Reputation: 58953
the following code (in the main thread) works well, I grep some files and the search until the first 100 results are found (writing the results to a file), then exit:
command = 'grep -F "%s" %s*.txt' % (search_string, DATA_PATH)
p = Popen(['/bin/bash', '-c', command], stdout = PIPE)

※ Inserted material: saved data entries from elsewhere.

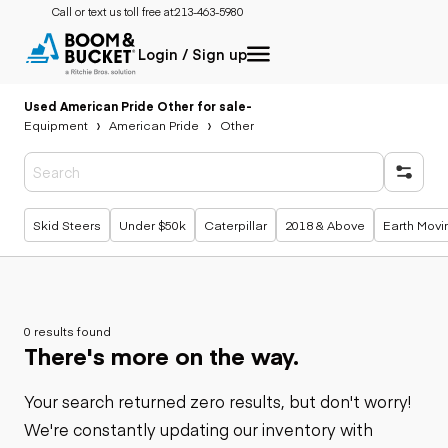
Call or text us toll free at:
213-463-5980
Login / Sign up
Used American Pride Other for sale
-
Equipment
American Pride
Other
Popular searches
Skid Steers
Under $50k
Caterpillar
2018 & Above
Earth Movi
0 results found
There's more on the way.
Your search returned zero results, but don't worry!
We're constantly updating our inventory with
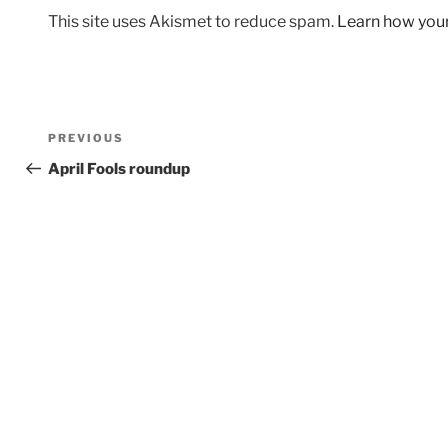
This site uses Akismet to reduce spam.
Learn how you
Post
Previous
PREVIOUS
navigation
Post
April Fools roundup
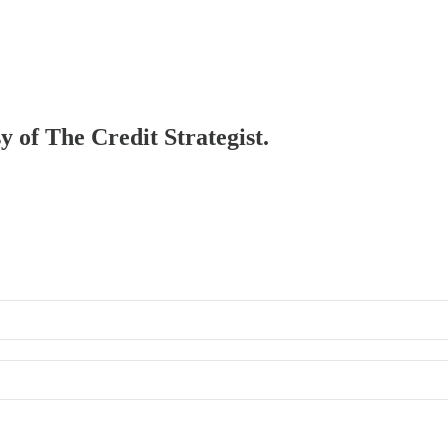
y of The Credit Strategist.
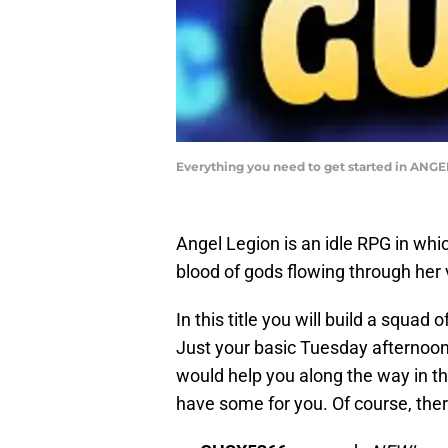
Everything you need to get started in AN
Angel Legion is an idle RPG in whi
blood of gods flowing through her v
In this title you will build a squa
Just your basic Tuesday afternoon
would help you along the way in th
have some for you. Of course, ther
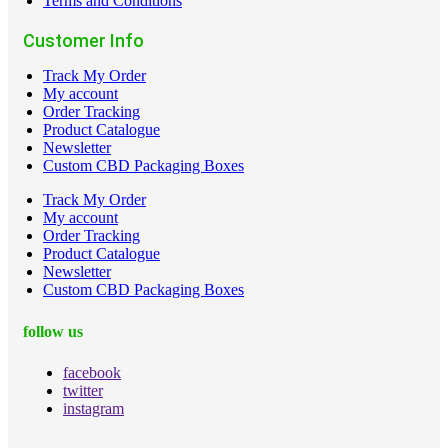
Terms and Conditions
Customer Info
Track My Order
My account
Order Tracking
Product Catalogue
Newsletter
Custom CBD Packaging Boxes
Track My Order
My account
Order Tracking
Product Catalogue
Newsletter
Custom CBD Packaging Boxes
follow us
facebook
twitter
instagram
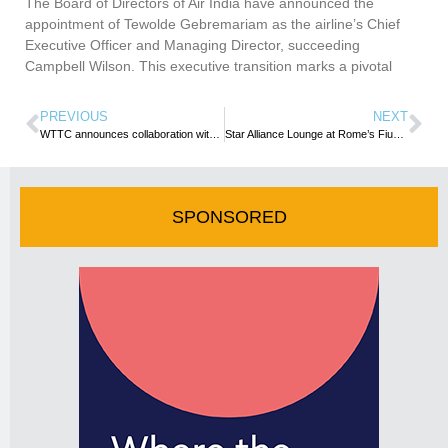
The Board of Directors of Air India have announced the
appointment of Tewolde Gebremariam as the airline’s Chief
Executive Officer and Managing Director, succeeding
Campbell Wilson. This executive transition marks a pivotal
PREVIOUS
NEXT
WTTC announces collaboration with UNWTO and Sustainable Hospitality Alliance at COP15
Star Alliance Lounge at Rome’s Fiumicino Airport Now Open to Pay-per-use Customers
SPONSORED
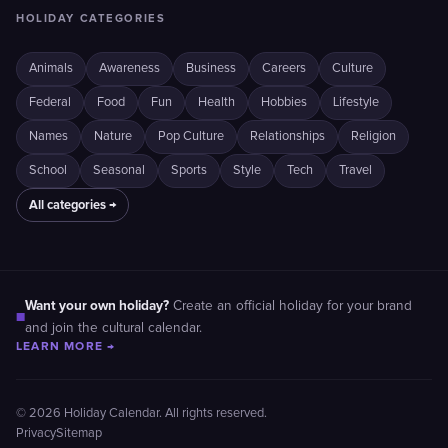
HOLIDAY CATEGORIES
Animals
Awareness
Business
Careers
Culture
Federal
Food
Fun
Health
Hobbies
Lifestyle
Names
Nature
Pop Culture
Relationships
Religion
School
Seasonal
Sports
Style
Tech
Travel
All categories →
Want your own holiday?
Create an official holiday for your brand
■
and join the cultural calendar.
LEARN MORE →
© 2026 Holiday Calendar. All rights reserved.
Privacy
Sitemap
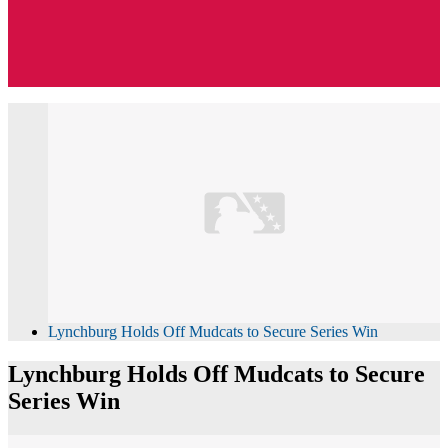
Lynchburg Holds Off Mudcats to Secure Series Win
Lynchburg Holds Off Mudcats to Secure
Series Win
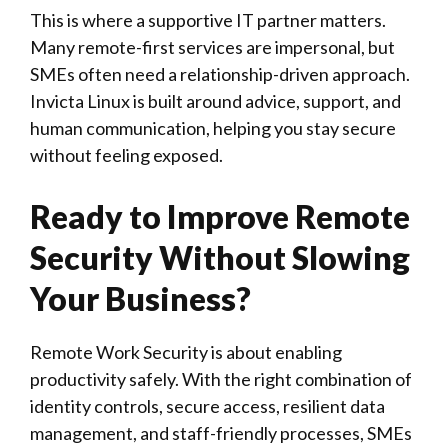
This is where a supportive IT partner matters.
Many remote-first services are impersonal, but
SMEs often need a relationship-driven approach.
Invicta Linux is built around advice, support, and
human communication, helping you stay secure
without feeling exposed.
Ready to Improve Remote
Security Without Slowing
Your Business?
Remote Work Security is about enabling
productivity safely. With the right combination of
identity controls, secure access, resilient data
management, and staff-friendly processes, SMEs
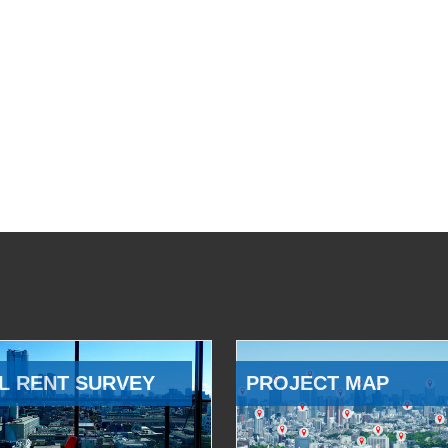
L RENT SURVEY
PROJECT MAP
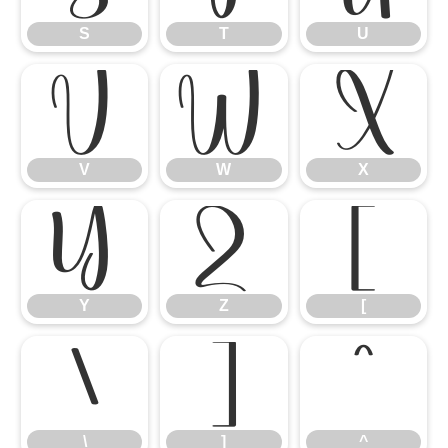
S
T
U
V
W
X
V
W
X
Y
Z
[
Y
Z
[
\
]
^
\
]
^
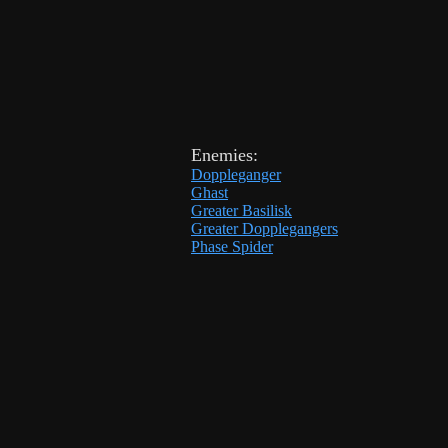
Enemies:
Doppleganger
Ghast
Greater Basilisk
Greater Dopplegangers
Phase Spider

f = open(output_file, 'w+')
num_lines = MAX_RESULTS
while True:
line = p.stdout.readline()
print num_lines
if line != '':
f.write(line)
num_lines = num_lines - 1
if num_lines == 0:
break
else:
break
The very same code used into a Process subclass, always returns grep: writing output: Broken pipe
in the console:
class Search(Process):
def __init__(self, search_id, search_string):
self.search_id = search_id
self.search_string = search_string
self.grepped = ''
Process.__init__(self)
def run(self):
output_file = TMP_PATH + self.search_id
# flag if no regex chars
flag = '-F' if re.match(r"^[a-zA-Z0\ ]*$", self.search_string) else '-P'
command = 'grep %s "%s" %s*.txt' % (flag, self.search_string, DATA_PATH)
p = Popen(['/bin/bash', '-c', command], stdout = PIPE)
f = open(output_file, 'w+')
num_lines = MAX_RESULTS
while True:
line = p.stdout.readline()
print num_lines
if line != '':
f.write(line)
num_lines = num_lines - 1
if num_lines == 0:
break
else:
break
How come? How to fix this?
Upvotes: 2
Views: 227
Reputation: 880877
I can reproduce the error message like this:
import multiprocessing as mp
import subprocess
import shlex
def worker():
proc = subprocess.Popen(shlex.split('''
/bin/bash -c "grep -P 'foo' /tmp/test.txt"
'''), stdout = subprocess.PIPE)
line = proc.stdout.readline()
print(line)
# proc.terminate() # This fixes the problem
if __name__=='__main__':
N = 6000
with open('/tmp/test.txt', 'w') as f:
f.write('bar foo\n'*N) # <--- Increasing this number causes grep: writing output: Broken pipe
p = mp.Process(target = worker)
p.start()
p.join()
If the above code does not produce the error for you, increase the size of the file /tmp/test.txt by increasing N
. (Conversely, you can hide the fact that there is a bug in the code by reducing N
.)
If the worker process ends before the grep subprocess, then the grep gets a SIGPIPE telling it that its stdout has been closed. grep
responds by printing
grep: writing output: Broken pipe
to stderr, once for every line it is still processing.
The fix is to terminate the process with proc.terminate()
before worker
ends.
Upvotes: 1